Lucky Charms. Yuck. I'm not sure what the cardboardy cereal itself was made of (wheat, oats, corn, barley?), but the special added feature of colored marshmallow bits was just too strange for words. Marshmallow is for toasting over a fire or putting in hot cocoa (though I prefer whipped cream), but not floating around in youe breakfast bowl.

Frosted Cheerios were good. I had eaten regular Cheerios as a kid, but the sugar coating was a new feature. I always use artificial sweetner, so I probably won't be buying them for regular consumption. Besides, every time I'd eat them I would picture a disaproving look on my mother's face.

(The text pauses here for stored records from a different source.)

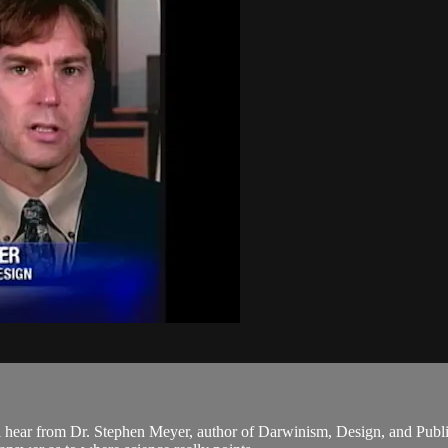
 hear from Dr. Stephen Meyer, author of Darwinism, Design, and Publi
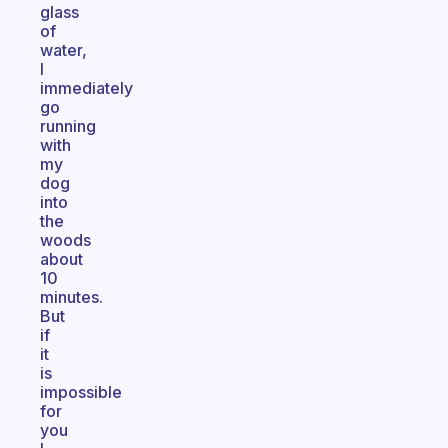
glass
of
water,
I
immediately
go
running
with
my
dog
into
the
woods
about
10
minutes.
But
if
it
is
impossible
for
you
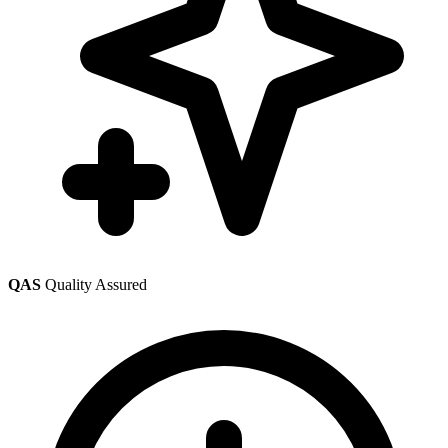
QAS
Quality Assured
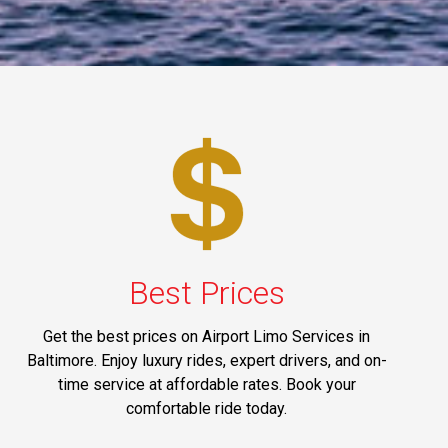
Best Prices
Get the best prices on Airport Limo Services in
Baltimore. Enjoy luxury rides, expert drivers, and on-
time service at affordable rates. Book your
comfortable ride today.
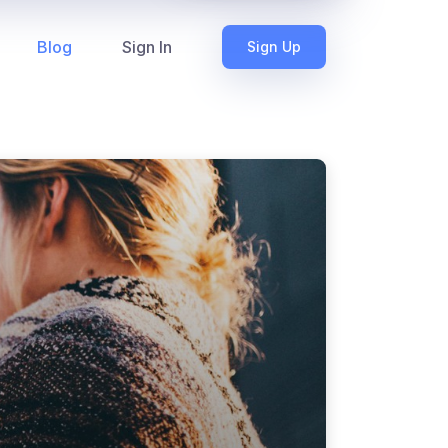
Blog
Sign In
Sign Up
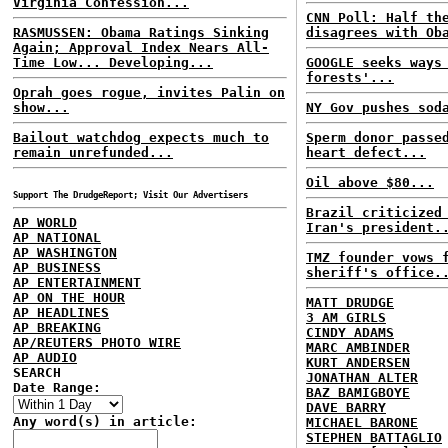
Virginia Confession...
CNN Poll: Half th
RASMUSSEN: Obama Ratings Sinking
disagrees with Ob
Again; Approval Index Nears All-
Time Low... Developing...
GOOGLE seeks ways
forests'...
Oprah goes rogue, invites Palin on
show...
NY Gov pushes sod
Bailout watchdog expects much to
Sperm donor passe
remain unrefunded...
heart defect...
Oil above $80...
Support The DrudgeReport; Visit Our Advertisers
Brazil criticized
AP WORLD
Iran's president.
AP NATIONAL
AP WASHINGTON
TMZ founder vows 
AP BUSINESS
sheriff's office.
AP ENTERTAINMENT
AP ON THE HOUR
MATT DRUDGE
AP HEADLINES
3 AM GIRLS
AP BREAKING
CINDY ADAMS
AP/REUTERS PHOTO WIRE
MARC AMBINDER
AP AUDIO
KURT ANDERSEN
SEARCH
JONATHAN ALTER
Date Range:
BAZ BAMIGBOYE
DAVE BARRY
Any word(s) in article:
MICHAEL BARONE
STEPHEN BATTAGLIO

Finally, Trix.* The first thing is the shocking colors, like a bowl full of marbles. I was fortunate that I eat a late breakfast on Friday (around 9:30 after I finish the laundry). If I had chosen them for breakfast at my usual 6:30 hour, the shock might have done me in. And then the taste. They are supposed to be fruit flavored and I suppose that is fruit flavor, but I have no idea what kind. Many years ago when I put lemon in my tea as well as sugar, the notion took me to use lemon drops and thus cover both lemon and sweetness in one small package. AUGGGUUHH! Was that awful. Well, Trix has something of the same effect. I think I might be inclined to serve it as a desert rather than a breakfast food. It does have 12 grams of sugar per serving. No wonder some little kids are so wired in the morning. A bowlful of Trix would make anyone hyperactive. For us older folks it probably causes instant diabetes.

The nice thing about receiving this variety pack (thank you) is that I have been able to sample things without buying the giant economy box and then finding out I don't like it. I am looking forward to trying the remaining four flavors.

May your life be flavored with true delights. And may the Lord God bless you on your way and greet you on your arrival.


Wayne

*There used to be a commercial where a rabbit (the one on the Trix box) tries to get the Trix away from two little kids. It always ended with the remark, "Silly rabbit. Trix are for kids." From that commercial comes this joke. Once upon a time there lived the twins Samuel and Sadie. Every time they went to their religious school, they had to cross a bridge, and under that bridge lived a mean old troll. Every time the twins crossed the bridge, the troll leaped out and gave each one a hard kick. Samuel and Sadie soon grew tired of this treatment and complained to their rabbi. "Rabbi," they said. "A mean old troll kicks us every time we cross his bridge and we're tired of being kicked." "He kicks, you, does he?" said the rabbi. "Don't worry, I'll handle this." So the rabbi went out to the bridge where he shouted, "Come out right now, you mean old troll." And the troll said, "Who are you?" And the rabbi said in a loud voice, " I am the rabbi." "What do you want rabbi" the troll growled." I want you to stop kick kicking the twins, Samuel and Sadie." "I won't," said the troll. "I'll make a bargain with you, " said the rabbi. "If you stop kicking the twins, you can kick me instead." And the troll replied, "Silly rabbi. Kicks are for twins."